| Problem to solve |
Look below for the line containing "51 63 11508"; from there, print each line exactly up to and including the line containing "115 354 2592", and stop.

★ ★ ★ ★ ★

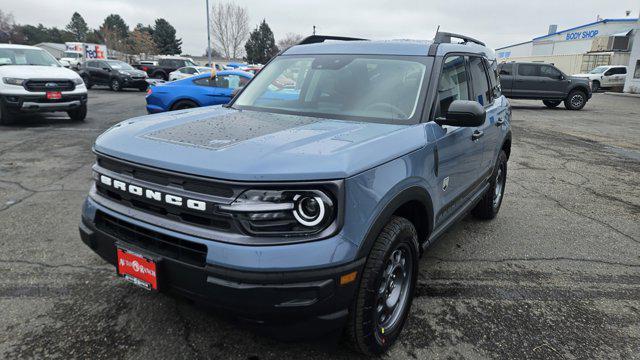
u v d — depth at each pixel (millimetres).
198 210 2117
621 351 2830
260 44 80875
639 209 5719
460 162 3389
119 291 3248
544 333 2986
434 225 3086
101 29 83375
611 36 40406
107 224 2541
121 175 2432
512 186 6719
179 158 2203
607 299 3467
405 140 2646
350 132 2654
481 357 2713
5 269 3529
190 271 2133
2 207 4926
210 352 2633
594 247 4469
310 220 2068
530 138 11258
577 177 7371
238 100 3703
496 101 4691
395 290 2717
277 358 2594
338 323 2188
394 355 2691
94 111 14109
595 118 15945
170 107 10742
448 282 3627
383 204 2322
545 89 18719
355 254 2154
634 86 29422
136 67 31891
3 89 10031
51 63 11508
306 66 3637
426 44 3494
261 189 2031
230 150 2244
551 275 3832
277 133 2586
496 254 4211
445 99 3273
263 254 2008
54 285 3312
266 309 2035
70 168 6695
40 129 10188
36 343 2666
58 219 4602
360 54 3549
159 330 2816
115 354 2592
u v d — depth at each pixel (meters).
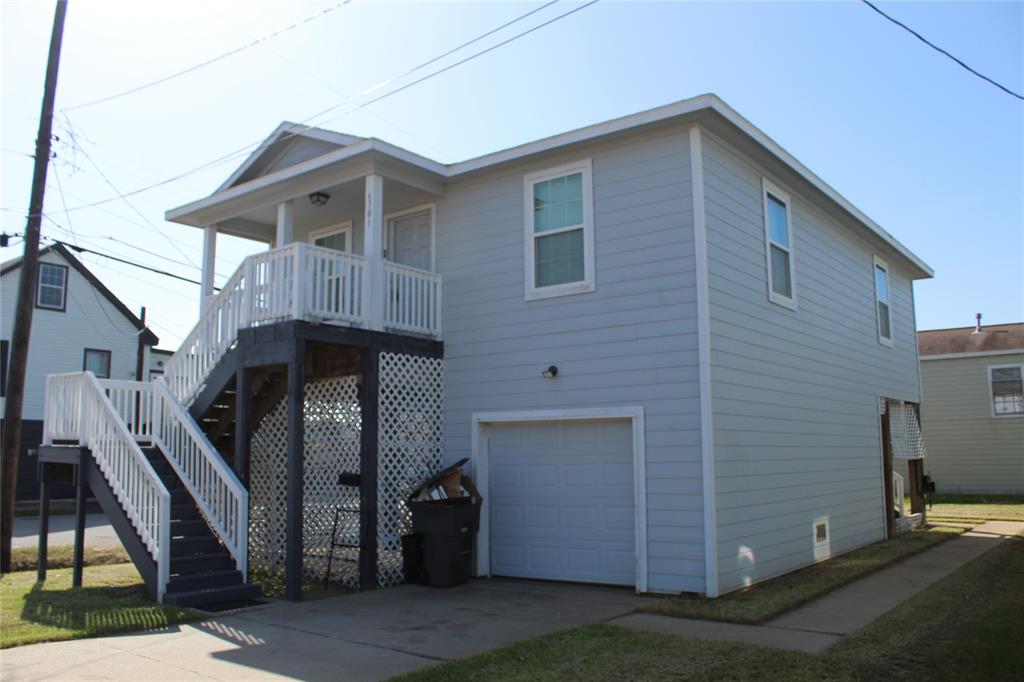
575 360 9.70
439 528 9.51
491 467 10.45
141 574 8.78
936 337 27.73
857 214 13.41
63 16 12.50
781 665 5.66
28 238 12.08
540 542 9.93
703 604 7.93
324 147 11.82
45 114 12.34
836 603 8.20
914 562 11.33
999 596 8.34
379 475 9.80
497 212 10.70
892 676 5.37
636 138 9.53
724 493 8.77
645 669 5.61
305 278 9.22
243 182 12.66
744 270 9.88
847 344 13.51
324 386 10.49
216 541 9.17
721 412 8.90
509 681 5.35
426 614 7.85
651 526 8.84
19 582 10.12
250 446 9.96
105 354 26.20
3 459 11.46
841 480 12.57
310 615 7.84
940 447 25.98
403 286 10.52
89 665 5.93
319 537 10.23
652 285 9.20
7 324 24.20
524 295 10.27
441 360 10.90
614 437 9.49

★ ★ ★ ★ ★

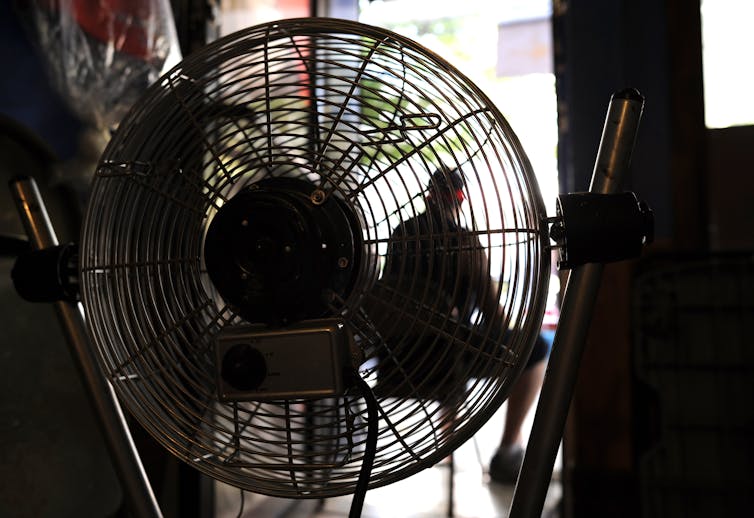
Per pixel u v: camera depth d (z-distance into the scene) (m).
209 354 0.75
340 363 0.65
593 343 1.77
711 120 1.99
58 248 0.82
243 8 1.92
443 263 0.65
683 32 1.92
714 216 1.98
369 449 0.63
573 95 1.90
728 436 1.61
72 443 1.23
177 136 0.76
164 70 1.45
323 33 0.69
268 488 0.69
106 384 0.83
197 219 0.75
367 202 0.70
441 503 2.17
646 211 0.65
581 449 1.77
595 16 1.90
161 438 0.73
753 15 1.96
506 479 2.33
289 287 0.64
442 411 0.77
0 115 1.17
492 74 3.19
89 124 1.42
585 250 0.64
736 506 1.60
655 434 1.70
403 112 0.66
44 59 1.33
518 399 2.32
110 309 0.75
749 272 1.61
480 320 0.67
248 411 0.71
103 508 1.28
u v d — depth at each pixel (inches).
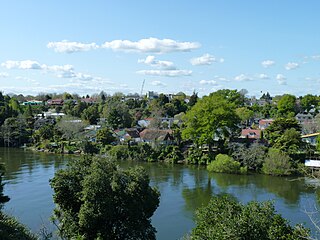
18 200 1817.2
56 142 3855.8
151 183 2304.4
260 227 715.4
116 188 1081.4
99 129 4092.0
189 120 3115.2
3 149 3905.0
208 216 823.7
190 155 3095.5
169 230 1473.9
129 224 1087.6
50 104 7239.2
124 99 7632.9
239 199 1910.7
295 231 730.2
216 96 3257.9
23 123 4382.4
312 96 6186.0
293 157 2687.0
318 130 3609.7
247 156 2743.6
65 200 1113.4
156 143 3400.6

★ ★ ★ ★ ★

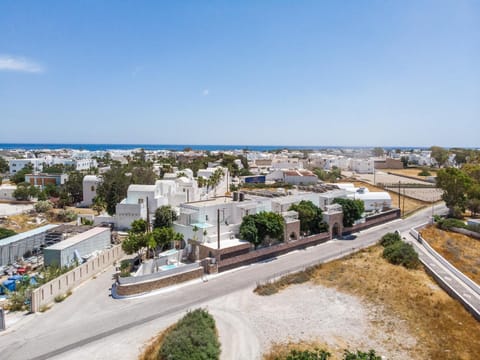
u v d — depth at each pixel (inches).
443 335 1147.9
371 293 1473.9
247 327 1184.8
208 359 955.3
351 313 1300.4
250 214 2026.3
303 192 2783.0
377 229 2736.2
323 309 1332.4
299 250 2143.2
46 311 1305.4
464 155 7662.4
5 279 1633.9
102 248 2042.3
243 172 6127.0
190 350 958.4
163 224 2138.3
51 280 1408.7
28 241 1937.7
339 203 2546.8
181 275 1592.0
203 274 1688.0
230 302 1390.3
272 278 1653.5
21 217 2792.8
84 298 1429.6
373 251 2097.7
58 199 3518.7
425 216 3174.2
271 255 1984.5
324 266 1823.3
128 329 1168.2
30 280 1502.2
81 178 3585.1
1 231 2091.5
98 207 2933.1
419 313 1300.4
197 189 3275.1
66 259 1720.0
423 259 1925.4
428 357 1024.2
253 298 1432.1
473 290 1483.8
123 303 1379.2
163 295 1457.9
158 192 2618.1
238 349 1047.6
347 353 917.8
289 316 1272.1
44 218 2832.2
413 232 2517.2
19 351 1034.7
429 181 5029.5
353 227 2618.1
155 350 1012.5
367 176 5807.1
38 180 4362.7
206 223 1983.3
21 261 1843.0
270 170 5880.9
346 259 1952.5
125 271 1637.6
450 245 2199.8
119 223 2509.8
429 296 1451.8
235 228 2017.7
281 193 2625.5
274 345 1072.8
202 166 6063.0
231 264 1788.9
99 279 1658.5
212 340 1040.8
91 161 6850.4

★ ★ ★ ★ ★

| Answer to the exercise |
51 63 11508
306 66 3637
426 44 3494
261 189 2031
230 150 2244
551 275 3832
277 133 2586
496 254 4211
445 99 3273
263 254 2008
54 285 3312
266 309 2035
70 168 6695
40 129 10188
36 343 2666
58 219 4602
360 54 3549
159 330 2816
115 354 2592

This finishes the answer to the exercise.